# EXERCISE DIRECTIONS
Across the entries below, how many lines contain the string "root"? Give only the count.

Recorded data:
◆ ◆ ◆ ◆

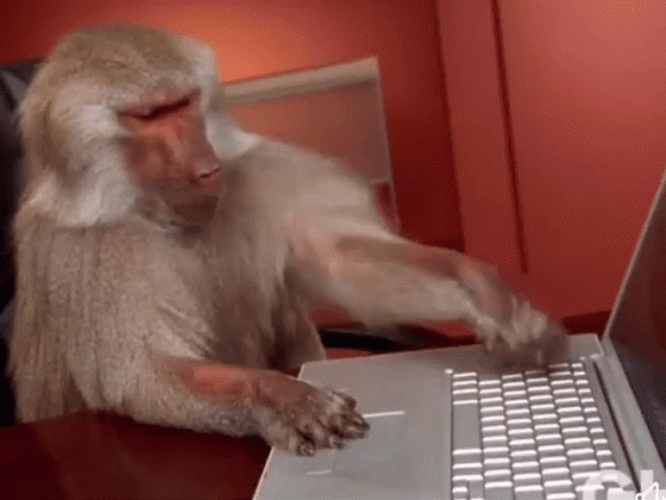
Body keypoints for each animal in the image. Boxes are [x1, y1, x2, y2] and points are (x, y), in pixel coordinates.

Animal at [8, 25, 568, 456]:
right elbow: (141, 375)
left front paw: (491, 299)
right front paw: (281, 396)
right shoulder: (87, 255)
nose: (207, 169)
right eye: (149, 117)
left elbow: (339, 261)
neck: (154, 209)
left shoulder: (252, 176)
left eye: (184, 104)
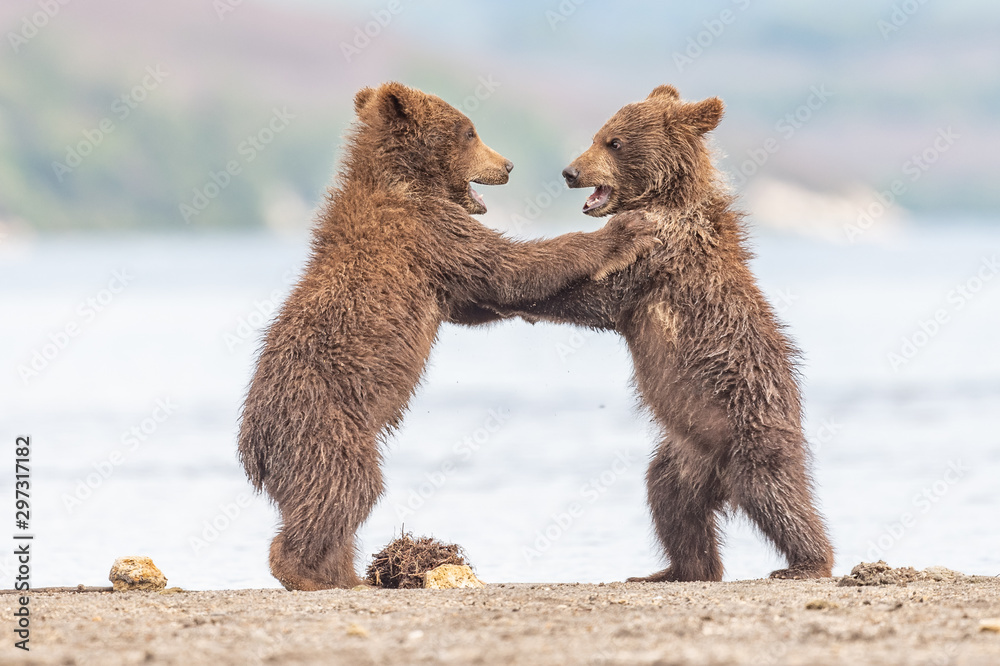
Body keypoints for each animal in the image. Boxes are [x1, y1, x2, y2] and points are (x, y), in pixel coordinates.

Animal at [237, 82, 661, 591]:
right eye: (469, 131)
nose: (507, 165)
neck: (407, 181)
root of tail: (253, 444)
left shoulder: (438, 263)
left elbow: (477, 298)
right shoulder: (429, 231)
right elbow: (506, 264)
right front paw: (626, 231)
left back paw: (347, 574)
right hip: (323, 424)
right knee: (346, 489)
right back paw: (309, 572)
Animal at [494, 85, 834, 582]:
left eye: (613, 142)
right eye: (597, 135)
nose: (570, 172)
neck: (663, 201)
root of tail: (718, 482)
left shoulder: (660, 254)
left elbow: (600, 298)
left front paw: (514, 300)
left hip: (750, 429)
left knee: (777, 496)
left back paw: (807, 562)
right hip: (682, 456)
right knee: (670, 503)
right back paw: (675, 569)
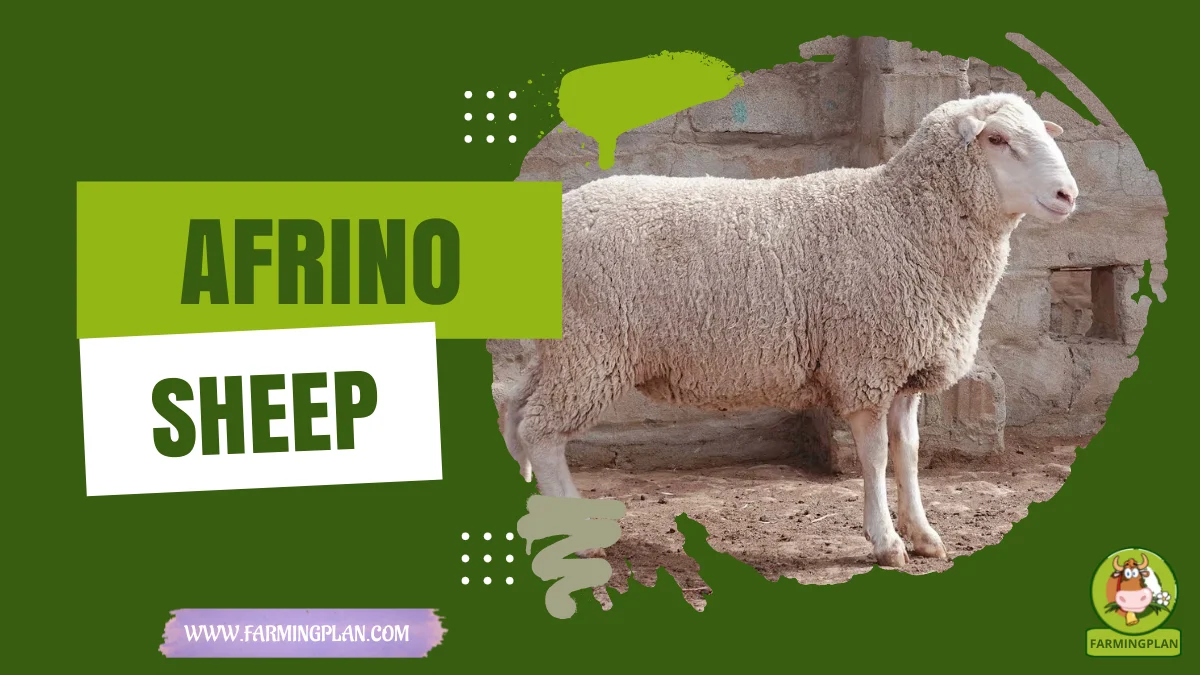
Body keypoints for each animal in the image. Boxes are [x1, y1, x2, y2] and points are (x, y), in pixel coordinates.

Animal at [498, 92, 1078, 567]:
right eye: (997, 139)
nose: (1068, 195)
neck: (903, 220)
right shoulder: (865, 365)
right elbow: (876, 457)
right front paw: (886, 542)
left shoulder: (906, 368)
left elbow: (910, 453)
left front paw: (923, 534)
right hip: (589, 349)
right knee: (541, 432)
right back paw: (577, 533)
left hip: (561, 349)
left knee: (514, 411)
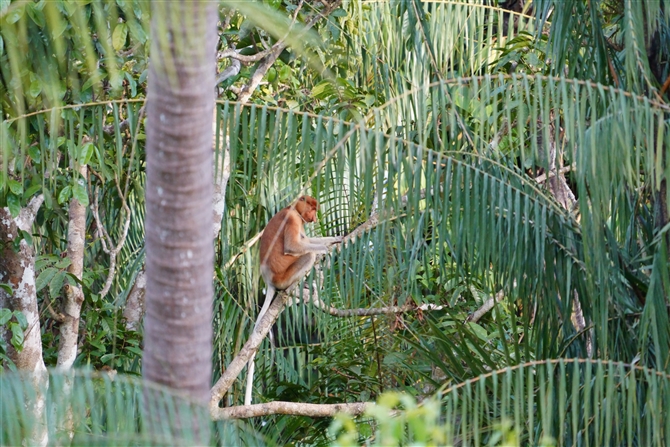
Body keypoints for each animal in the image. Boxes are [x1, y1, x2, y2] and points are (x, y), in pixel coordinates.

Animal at [245, 196, 344, 406]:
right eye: (312, 208)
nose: (313, 217)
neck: (293, 209)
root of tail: (269, 280)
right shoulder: (292, 219)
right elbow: (293, 246)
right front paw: (325, 248)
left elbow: (306, 240)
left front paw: (336, 238)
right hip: (284, 276)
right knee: (308, 255)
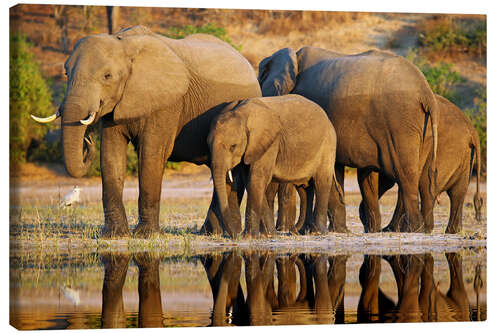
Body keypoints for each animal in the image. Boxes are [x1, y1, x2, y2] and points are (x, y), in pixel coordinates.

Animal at [29, 25, 262, 239]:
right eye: (66, 73)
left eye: (107, 76)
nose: (88, 141)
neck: (124, 44)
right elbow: (111, 156)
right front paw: (115, 235)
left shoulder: (166, 103)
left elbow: (151, 155)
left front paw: (146, 235)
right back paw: (212, 232)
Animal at [205, 94, 342, 237]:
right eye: (208, 145)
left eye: (233, 146)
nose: (235, 235)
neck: (242, 113)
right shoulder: (250, 149)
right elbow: (251, 181)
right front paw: (269, 234)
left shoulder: (269, 143)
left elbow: (257, 179)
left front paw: (250, 237)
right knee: (305, 189)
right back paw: (304, 232)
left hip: (328, 145)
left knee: (321, 183)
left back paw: (318, 232)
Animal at [258, 46, 438, 233]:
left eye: (261, 76)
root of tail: (427, 94)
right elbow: (334, 170)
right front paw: (338, 230)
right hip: (419, 129)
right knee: (398, 175)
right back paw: (386, 229)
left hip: (400, 124)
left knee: (404, 174)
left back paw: (410, 229)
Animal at [358, 93, 482, 233]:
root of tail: (473, 132)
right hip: (464, 156)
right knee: (457, 193)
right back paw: (450, 231)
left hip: (446, 151)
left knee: (427, 188)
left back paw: (422, 229)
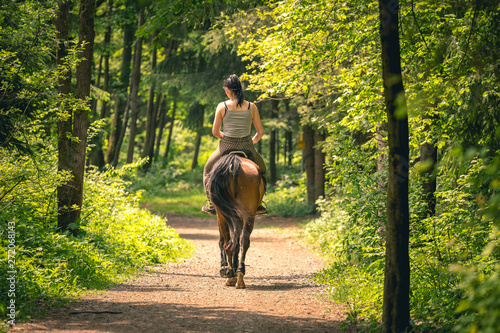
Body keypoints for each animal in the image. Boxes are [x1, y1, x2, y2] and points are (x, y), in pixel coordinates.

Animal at [205, 151, 266, 288]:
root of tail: (234, 164)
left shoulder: (220, 216)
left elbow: (222, 241)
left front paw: (224, 267)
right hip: (248, 214)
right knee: (242, 242)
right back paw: (239, 274)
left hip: (225, 215)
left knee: (228, 243)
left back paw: (231, 275)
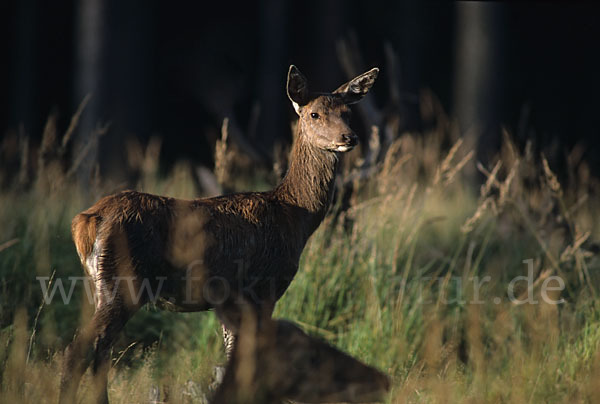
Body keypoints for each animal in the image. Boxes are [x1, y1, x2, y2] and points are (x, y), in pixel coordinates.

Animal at [58, 64, 378, 402]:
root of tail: (86, 220)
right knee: (79, 350)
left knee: (100, 353)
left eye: (347, 112)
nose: (349, 137)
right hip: (123, 282)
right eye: (315, 113)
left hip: (98, 286)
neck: (294, 215)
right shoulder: (264, 286)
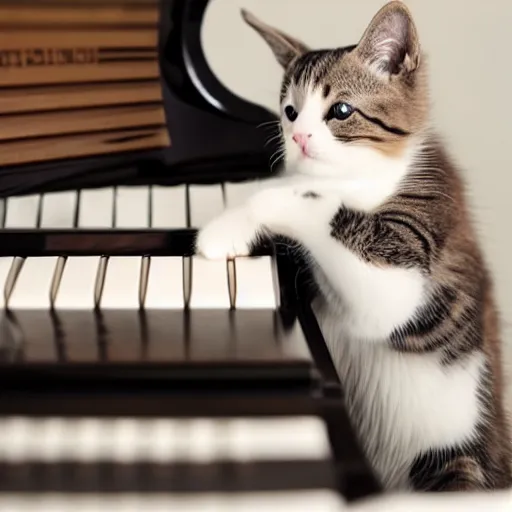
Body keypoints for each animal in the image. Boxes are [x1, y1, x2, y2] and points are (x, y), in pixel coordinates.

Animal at [194, 0, 510, 492]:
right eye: (290, 111)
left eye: (340, 110)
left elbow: (310, 199)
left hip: (458, 465)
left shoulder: (415, 256)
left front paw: (229, 223)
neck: (368, 176)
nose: (298, 138)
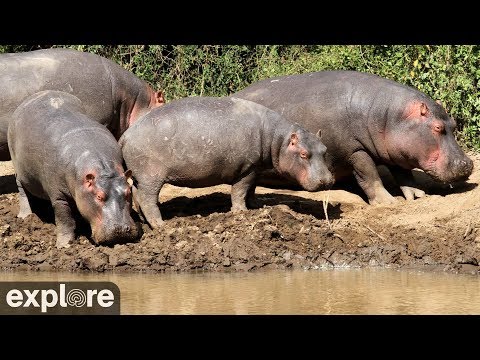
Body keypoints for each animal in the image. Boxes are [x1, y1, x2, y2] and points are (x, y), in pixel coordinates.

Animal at [8, 89, 141, 248]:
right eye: (99, 196)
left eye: (128, 192)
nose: (120, 230)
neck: (103, 169)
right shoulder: (59, 197)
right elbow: (65, 220)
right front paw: (64, 245)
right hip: (17, 168)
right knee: (22, 191)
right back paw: (25, 216)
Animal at [118, 97, 334, 229]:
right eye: (304, 154)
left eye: (324, 149)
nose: (327, 180)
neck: (278, 139)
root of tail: (125, 136)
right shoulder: (247, 169)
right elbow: (239, 191)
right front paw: (241, 212)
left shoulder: (255, 168)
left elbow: (252, 189)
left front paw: (257, 205)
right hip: (151, 177)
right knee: (147, 199)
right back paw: (161, 225)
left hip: (140, 177)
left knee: (137, 196)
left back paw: (146, 222)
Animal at [232, 70, 472, 205]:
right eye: (437, 127)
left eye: (453, 123)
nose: (467, 164)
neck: (389, 117)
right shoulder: (354, 150)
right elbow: (369, 175)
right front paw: (388, 203)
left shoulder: (396, 150)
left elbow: (404, 174)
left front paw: (419, 195)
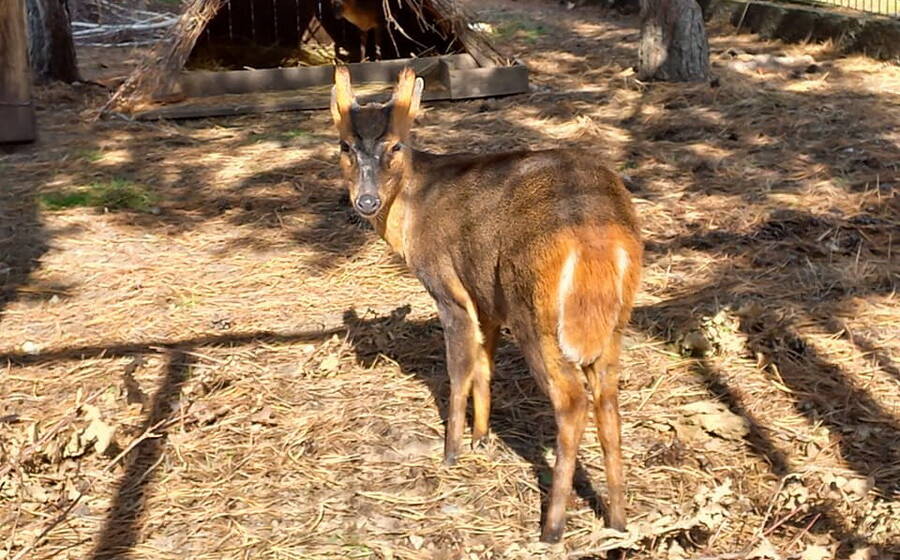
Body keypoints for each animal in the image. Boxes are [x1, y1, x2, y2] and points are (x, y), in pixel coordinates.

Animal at [328, 65, 640, 544]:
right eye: (345, 145)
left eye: (396, 145)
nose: (366, 201)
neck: (412, 209)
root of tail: (600, 237)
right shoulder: (487, 298)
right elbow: (485, 364)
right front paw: (480, 436)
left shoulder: (450, 290)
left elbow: (458, 370)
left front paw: (452, 450)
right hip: (612, 325)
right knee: (607, 399)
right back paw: (618, 519)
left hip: (535, 313)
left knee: (572, 402)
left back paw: (552, 526)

◆ ◆ ◆ ◆

# RESPONSE AREA
9